Researchers at Henry Ford Hospital in Detroit have identified a gene that may offer a better understanding of how keloid scars develop, potentially opening the door to improved treatment for the often painful, itchy, and tender scars.
“This finding has great promise for better understanding how keloids function and offers a potential target for improved and novel treatments,” says Dr. Lamont R. Jones, vice chair for the department of otolaryngology-head and neck surgery at Henry Ford, as well as the study’s lead author. “We now have a better understanding of how this gene fits in the broader picture of the wound healing process, which may be important in preventing scars in general.”
In the Henry Ford Hospital study, researchers compared samples of keloid tissue with normal tissue and found that an altered AHNAK gene — a protein located on the cell membrane in epithelial cells and in the nucleus and cytoplasm of other cell types such as fibroblasts —may play a significant biological role in keloid development.
“Identifying AHNAK puts our translational research one step closer to moving from the bench to the bedside,” Jones says.

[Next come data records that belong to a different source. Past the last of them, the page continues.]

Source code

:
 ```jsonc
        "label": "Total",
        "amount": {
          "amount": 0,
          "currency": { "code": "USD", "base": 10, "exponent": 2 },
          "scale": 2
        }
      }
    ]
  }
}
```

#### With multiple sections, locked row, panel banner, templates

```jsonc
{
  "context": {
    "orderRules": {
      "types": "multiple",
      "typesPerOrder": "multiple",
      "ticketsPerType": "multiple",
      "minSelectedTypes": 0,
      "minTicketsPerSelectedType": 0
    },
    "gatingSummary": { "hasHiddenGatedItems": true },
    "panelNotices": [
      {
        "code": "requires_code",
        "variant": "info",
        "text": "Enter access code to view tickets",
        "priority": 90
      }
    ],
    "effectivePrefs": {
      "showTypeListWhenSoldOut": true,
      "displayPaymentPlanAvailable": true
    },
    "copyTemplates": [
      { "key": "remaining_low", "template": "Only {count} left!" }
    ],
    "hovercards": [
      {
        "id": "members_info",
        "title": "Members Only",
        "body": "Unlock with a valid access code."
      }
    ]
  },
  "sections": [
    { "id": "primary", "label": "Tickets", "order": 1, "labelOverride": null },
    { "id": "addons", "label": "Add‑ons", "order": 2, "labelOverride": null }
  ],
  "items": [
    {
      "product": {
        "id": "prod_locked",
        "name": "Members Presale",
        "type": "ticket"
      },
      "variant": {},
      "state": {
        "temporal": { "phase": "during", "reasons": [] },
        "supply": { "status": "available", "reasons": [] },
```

Keloid scars form raised, firm skin areas and most often occur on the chest, shoulders, earlobes (following ear piercing), upper arms, and cheeks. Unlike regular scars, keloids do not subside over time and often extend outside the wound site.
Current treatment for keloids includes cortisone injections, pressure dressings, silicone gels, surgery, freezing, laser treatment, or radiation therapy. A combination of treatments may be used, depending on the individual. In some cases, keloids return after treatment up to 50 to 100 percent of the time, Jones says.